Hosting Digital Twins Using In-Memory Computing

In order to achieve the goals of low message-processing latency, high throughput, transparent scalability to simultaneously handle thousands of instances, and high availability, the ScaleOut Digital Twin Streaming Service hosts digital twins using the ScaleOut StreamServer in-memory computing platform. This platform incorporates an in-memory data grid (IMDG) for hosting digital twin instances as memory-based objects and an integrated in-memory compute engine for running message-processing and simulation code defined by digital twin models.

When a digital twin model is deployed to the ScaleOut Digital Twins™ service, its associated class definition and code are loaded into the IMDG’s compute engine and await incoming messages or simulation time events. When used for streaming analytics in a live system, the ScaleOut Digital Twins UI lets the user connect to physical data sources by establishing connections between the IMDG and popular event hubs, such Azure IoT Hub, AWS IoT Core, and Azure Kafka; messages can also be sent to the IMDG using a REST service. Using these connections, the IMDG receives messages from data sources and directs them to real-time digital twin instances running within the IMDG. It automatically creates a new instance when the first message arrives from its corresponding data source. (Alternatively, a CSV can specify the inital set of instances created by each model.) For each instance, the in-memory compute engine runs the real-time digital twin model’s message-processing code, which can send messages back to the data sources or to other hierarchical instances within the IMDG.

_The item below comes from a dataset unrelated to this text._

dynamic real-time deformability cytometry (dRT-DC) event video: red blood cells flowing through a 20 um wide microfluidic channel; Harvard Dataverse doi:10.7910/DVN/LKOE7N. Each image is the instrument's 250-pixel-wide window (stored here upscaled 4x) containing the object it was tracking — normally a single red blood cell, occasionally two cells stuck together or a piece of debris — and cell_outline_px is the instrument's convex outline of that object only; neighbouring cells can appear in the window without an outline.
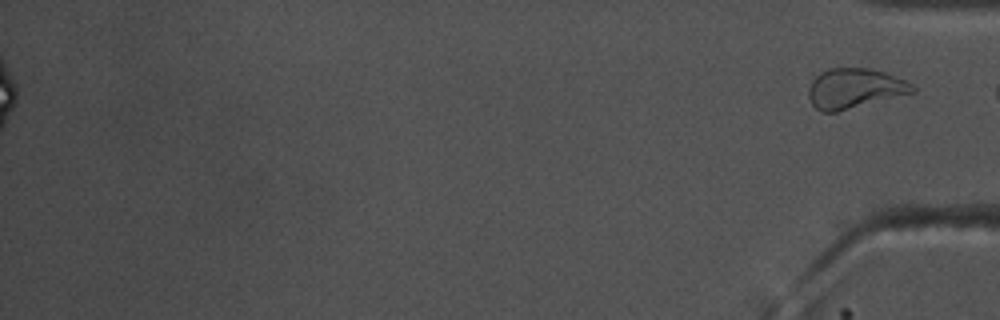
{"species": "common noctule bat (a hibernating species)", "species_latin": "Nyctalus noctula", "temperature_condition": "warm", "stored_images_in_passage": 56, "segment_of_instrument_passage": [2, 2], "camera_frame_rate_fps": 3000, "um_per_image_px": 0.085, "animal": {"sex": "male", "body_mass_g": 17.5, "forearm_length_mm": 52.3}, "frame": {"image": 1, "passage_image": 56, "time_ms": 18.333, "image_size_px": [1000, 320], "cell_outline_px": [[916, 92], [836, 112], [820, 112], [812, 104], [808, 96], [808, 88], [812, 80], [820, 72], [828, 68], [868, 68], [884, 72], [904, 80], [912, 84], [916, 88]], "centroid_in_image_um": [72.62, 7.52], "position_along_channel_um": 362.6, "area_um2": 24.22}}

As an example, the following diagram shows three real-time digital twin instances processing messages for corresponding rental cars. The arrows indicate that the IMDG directs incoming messages from each car to its corresponding instance for message processing.

car_instances_image

The IMDG implements a software-based, key-value store of serialized objects that spans a cluster of commodity servers (or cloud instances). Its architecture provides cost-effective scalability and high availability while hiding the complexity of distributed in-memory storage from the applications which use them. This makes an IMDG an excellent fit for hosting digital twin instances. The IMDG’s integrated compute engine can take full advantage of a cluster’s computing power to run application code within the IMDG — where the data lives — to maximize performance and avoid network bottlenecks. This enables the IMDG to run message-processing code with low latency (typically just a few milliseconds) and transparently scale by adding servers to deliver high throughput for large numbers of instances. The IMDG’s ability to scale ensures that message-processing latency stays low as workloads grow. Since incoming messages are delivered to their associated real-time digital twin instances, no network overhead or database request is required to access the instance’s state information.

As part of message-processing, real-time digital twin instances can create alerts for human attention and/or feedback directed at their corresponding data sources. For example, the rental car application could alert managers when a driver repeatedly exceeds the speed limit according to criteria specific to the driver’s age and driving history, and it could allow a manager to query the status of any specific car to examine dynamic information. These data flows are illustrated in the following diagram:

alerts_and_queries_image

Although the in-memory state of a digital twin instance consists of only the in-memory data needed for processing, the application can reference (or update) historical data from external database servers to broaden its context, as shown below. For example, the rental car application could access driving history only when incoming telemetry indicates a driving pattern that creates the need for it. It also could store past events in a database for archival purposes.

persist_to_db_image

In addition to providing fast message processing, the IMDG’s compute engine can perform continuous, data-parallel calculations (e.g., MapReduce) on the state of all digital twin instances to implement real-time, aggregate analytics that complete every few seconds. Moving this state information to an offline store for batch analysis using big data platforms such as Apache Spark can create significant delays (minutes to hours). Instead, the IMDG can perform this analysis in place and in real time to immediately identify aggregate trends and thereby maximize situational awareness. A key benefit of the digital twin model is its ability to define state information that can be processed in this manner and offer additional feedback for both message-processing and alerting.

In summary, the ScaleOut Digital Twins IMDG provides a fast, scalable platform for hosting digital instances and running their message-processing code while simultaneously performing real-time aggregate analytics to maximize situational awareness. Its ability to automatically correlate messages by data sources and let applications analyze these messages within the context of a digital twin’s dynamic state information, enable the IMDG to deliver important new capabilities for stream processing and consistently high performance.